- To do -
1 - In the thread about the Irish "mh" sound, copy the text word for word from "English has maybe" to "the 'i' - Níamh.".
2 - In the thread about the Irish "mh" sound, which common name is Caoimhín said to be the Irish spelling of?

- Excerpted text -

* Begin *

# Gaeilge (Irish) : the v sound of mh in  Niamh



## jacdac

By now he was rich as Croesus, and had recently made another packet, probably out of someone like Eddie Race or Raymond Leonard. And he’d found Ava. He was planning a new venture, and he wouldn’t be alone. *Niamh* sighed.
source: trick of the night by Joy Ellis

are there other Irish words or names with the spelling mh and sounding v, or is Niamh the exception?

Thank you.


----------



## Wordy McWordface

There are others. For example,
Caoimhín​with a 'v' sound in the middle is the Irish spelling of the now common name 'Kevin'.

There are also several names where 'bh' is pronounced as 'v', for example _Siobhan_ and _Meabh_.


----------



## Chasint

I'll point out that the Irish language has very little in common with English, and most English speakers have no knowledge of how to pronounce it.

English has maybe 10 words from Irish that a native of England would recognise.


----------



## cidertree

In Gaeilge, the name is written with a fada on the 'i' - Níamh.

* End *

- Supplied entries -

* Begin *

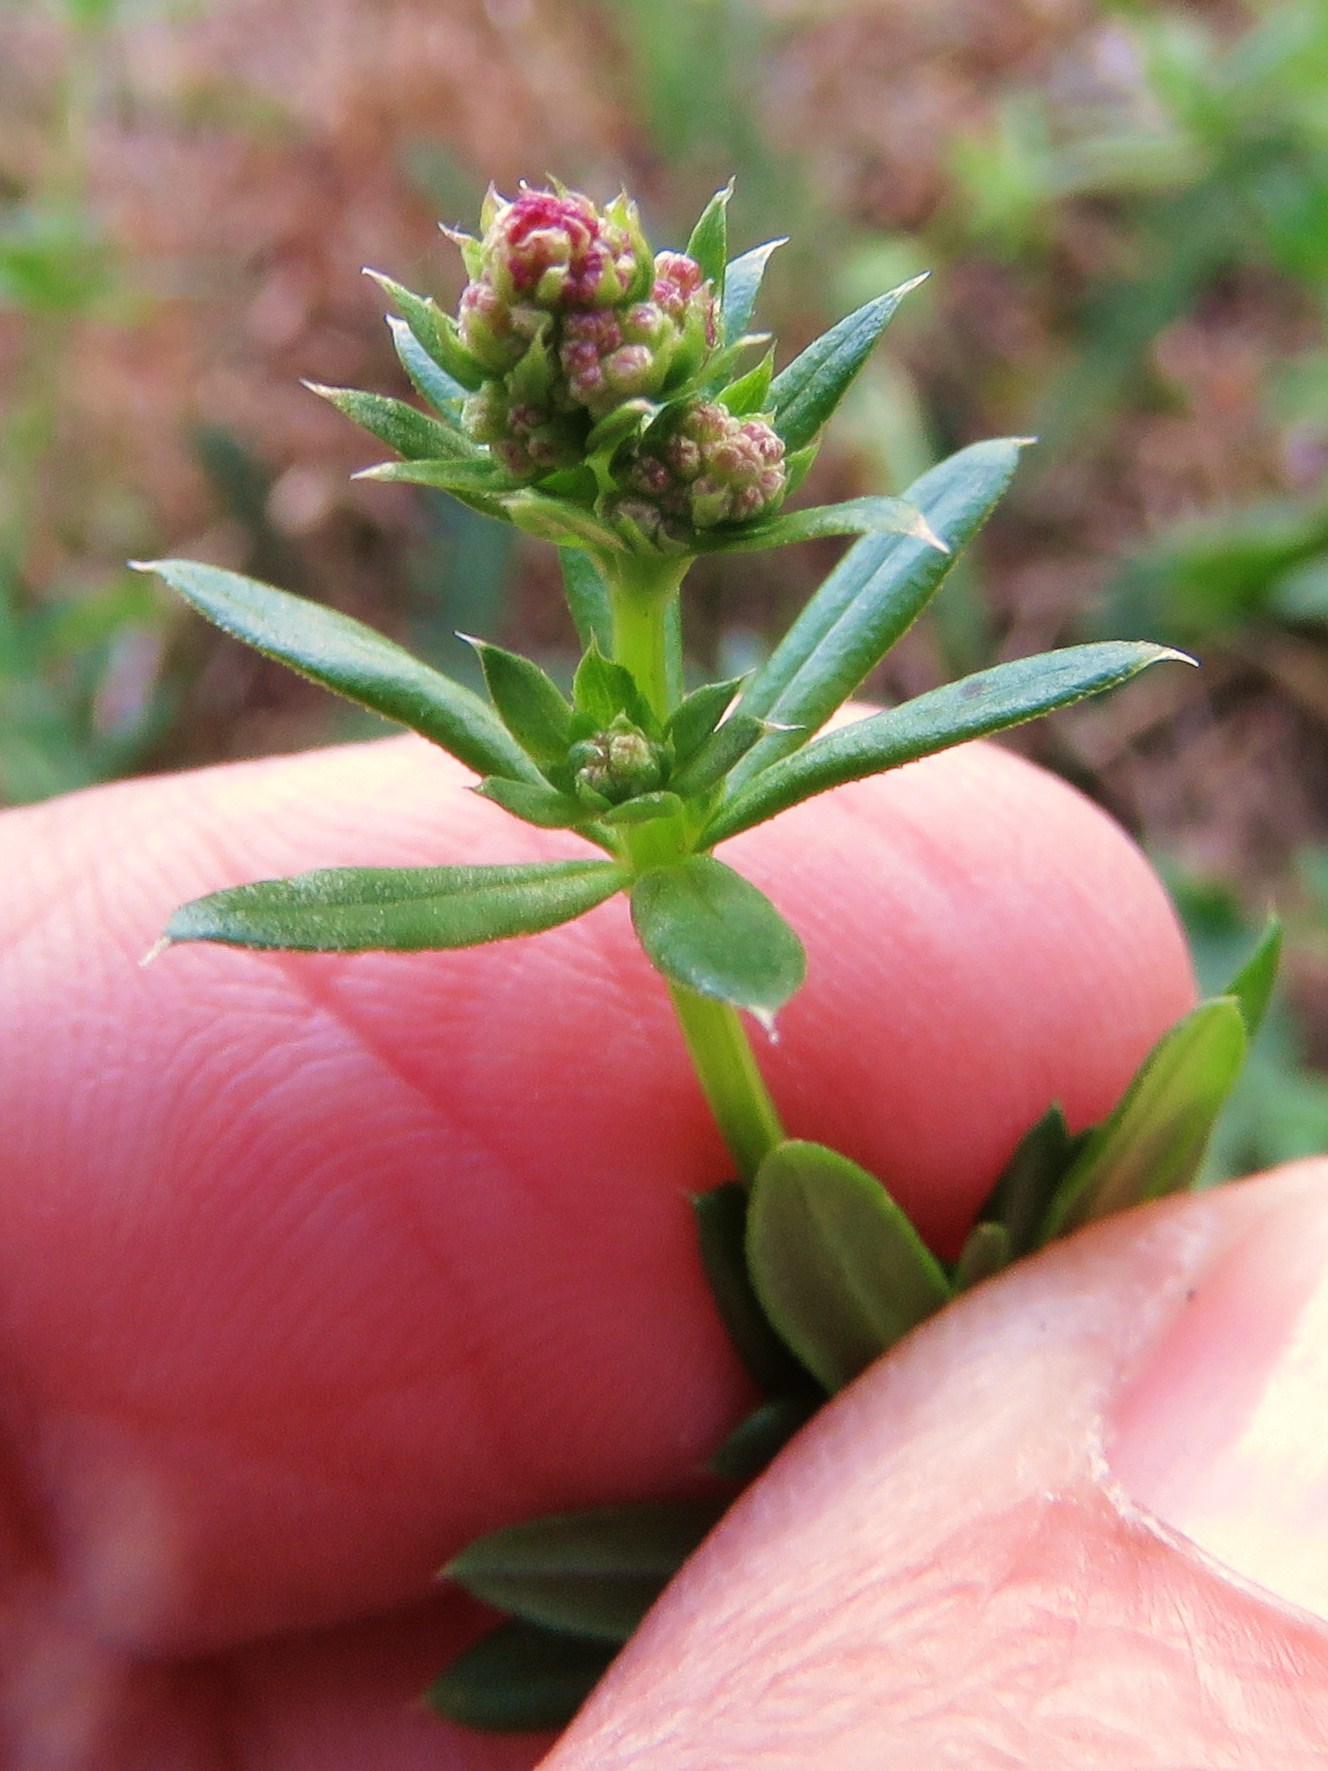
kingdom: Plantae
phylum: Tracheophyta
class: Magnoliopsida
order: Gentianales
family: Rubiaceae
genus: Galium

* End *
* Begin *

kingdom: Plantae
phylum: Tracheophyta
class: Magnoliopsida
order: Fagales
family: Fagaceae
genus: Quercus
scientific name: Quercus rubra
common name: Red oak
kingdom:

* End *

- Results of the tasks -
1 -
English has maybe 10 words from Irish that a native of England would recognise.


----------



## cidertree

In Gaeilge, the name is written with a fada on the 'i' - Níamh.

2 - Kevin